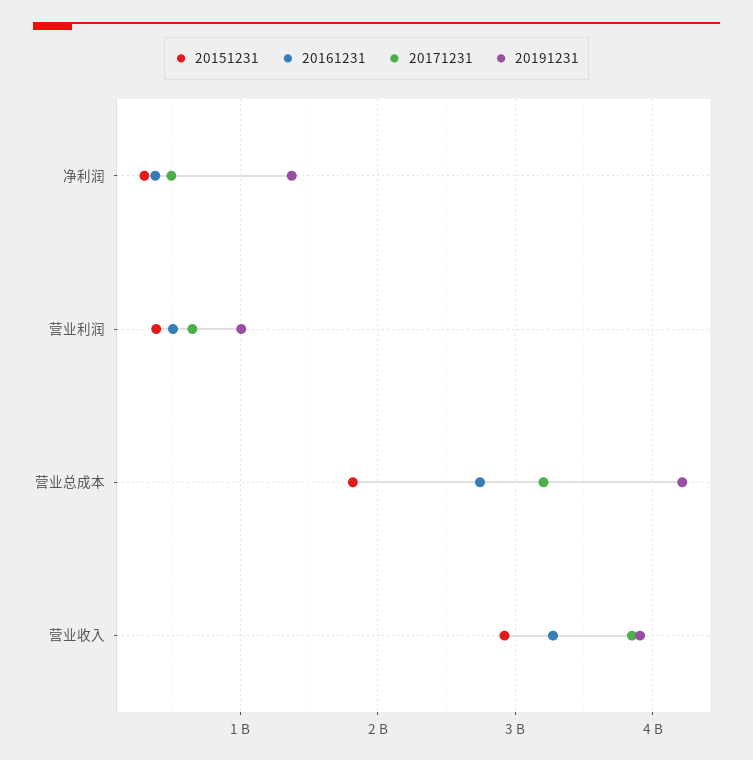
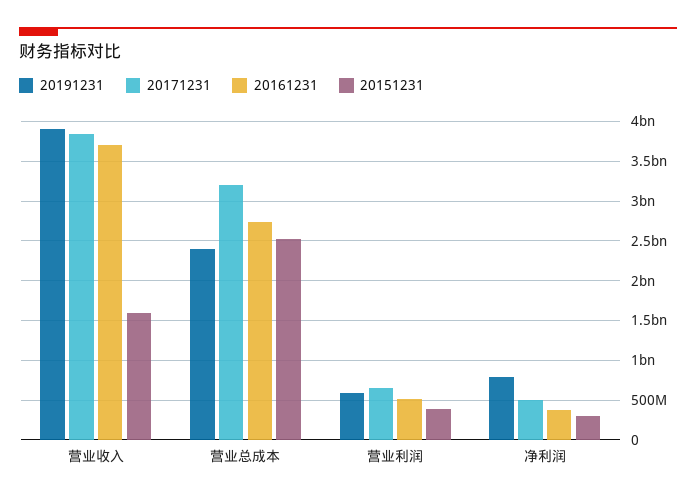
20191231, 净利润: 1400000000 -> 800000000
20191231, 营业利润: 1000000000 -> 600000000
20151231, 营业总成本: 1800000000 -> 2500000000
20191231, 营业总成本: 4200000000 -> 2400000000
20151231, 营业收入: 2900000000 -> 1600000000
20161231, 营业收入: 3300000000 -> 3700000000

Activity
Your job is to copy out every line from the records above that has the word "营业总成本".

Answer space
20151231, 营业总成本: 1800000000 -> 2500000000
20191231, 营业总成本: 4200000000 -> 2400000000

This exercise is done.